Comparable luxury brands, like Louis Vuitton see their brick-and-mortar locations as exhibition spaces to develop the brand image just as much as sell products. “The SoHo concept store is defined by a distinctly modular approach to retail; it’s a fluid space that’s not as fixed as many of our other storefronts,” said Vitale. “When thinking of how to approach the design of the interior, it was crucial for us to create a flexible look and feel — something more akin to an art gallery or an exhibition center.”
The store has a number of experiential elements that were designed together with multidisciplinary studio DE-YAN, which has previously worked with Dior and Mac Cosmetics. These include an NFT booth created in partnership with digital artist Shxpir, a custom sneaker program, and a limited-edition capsule collection of T-shirts and sweatshirts featuring the artist’s graphic prints.
Shxpir began making digital art at university 15 years ago. Early on, his work was met with disdain from older artists and gallerists, and criticized for not being “real art” because “it can’t be hung on the wall,” according to the collaboration’s press release. Speaking of his signature style, he said, “Fake Art is for normal people to enjoy. Life is short. Loosen up, [and] have fun!”
The NFT booth is a unique retail feature that hasn’t been implemented before by other luxury brands. Customers enter the booth through a mirrored installation. They can then can choose from a selection of backdrops designed by Shxpir while being captured on a high-spec Blackmagic camera. The created artwork, limited to 256 individual NFTs with possible further expansion, can then be minted on the Ethereum blockchain via Opensea, with all minting fees covered in advance by Salvatore Ferragamo. All of the proceeds from the physical collaborative capsule collection will be donated directly to The Center, which is one of the oldest and leading LGBTQ+ organizations in New York City.
Talking about the NFT booth, Vitale was clear to note that the web3 space can be intimidating. “This is the first time a project like this, on the scale we’re doing it, will bring together a brand, an artist and their audiences to create completely personalizable digital artworks in a physical retail space,” she said. “This project has been conceptualized in a way that demystifies the system, and we’re there with you every step of the way. Even if you’re not experienced in NFTs or you don’t have a wallet, we’ll guide you through the steps required — and, crucially, we’ll cover all the costs associated with minting.”
The store also features a hologram sneaker creation station, where customers can customized their sneakers’ colorways and see the hologram sneakers in real-time before they’re saved and sent off to be manufactured. Holograms, which have been tested in changing rooms as a means to try-on clothes and have been used to replace a person by Ralph Lauren, haven’t had much success in the fashion industry. However, Salvatore Ferragamo wants to change that. “The customization aspect of the program is integral to how we see our audience engaging with the space,” said Vitale.” Here, the hologram creation unit allows visitors to completely personalize their pair of sneakers, offering an experience they can’t get anywhere else.”

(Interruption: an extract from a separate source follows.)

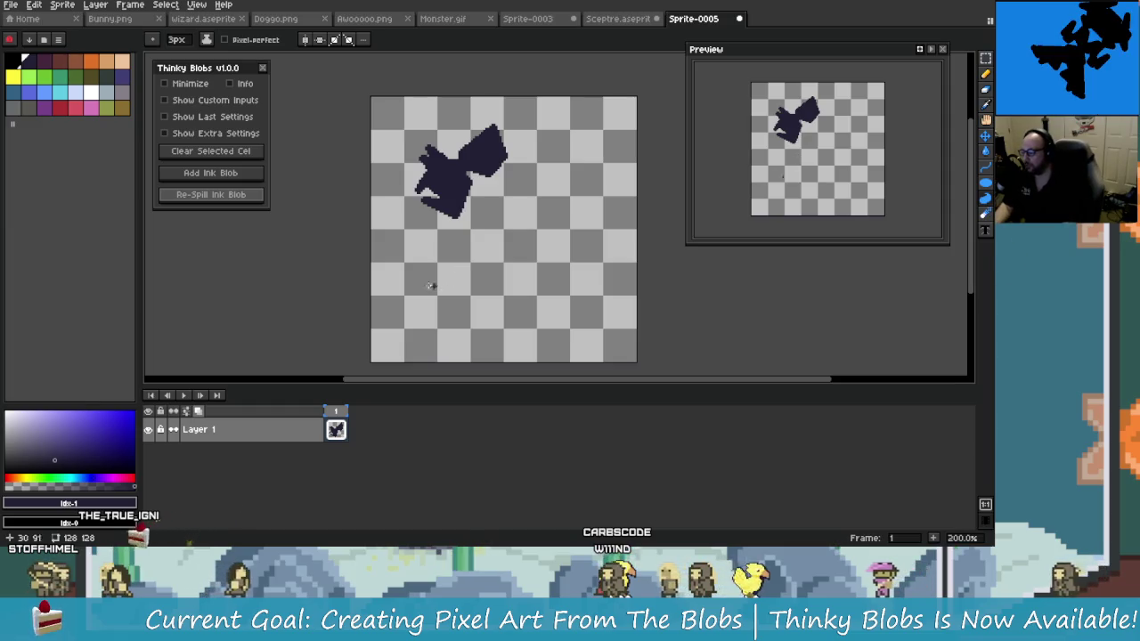
key(alt+Tab)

Although sneakers may not be a typical product sold in Salvatore Ferragamo’s range, compared to Adidas or Nike, the hologram store integration shows that the brand wants to push further into sneaker culture. And, its web3-friendly format is meant to bring in the same community interested in sneakers and NFT’s driven by brands like Puma, Nike x RTFKT and Adidas — all three have launched NFTs in the last year.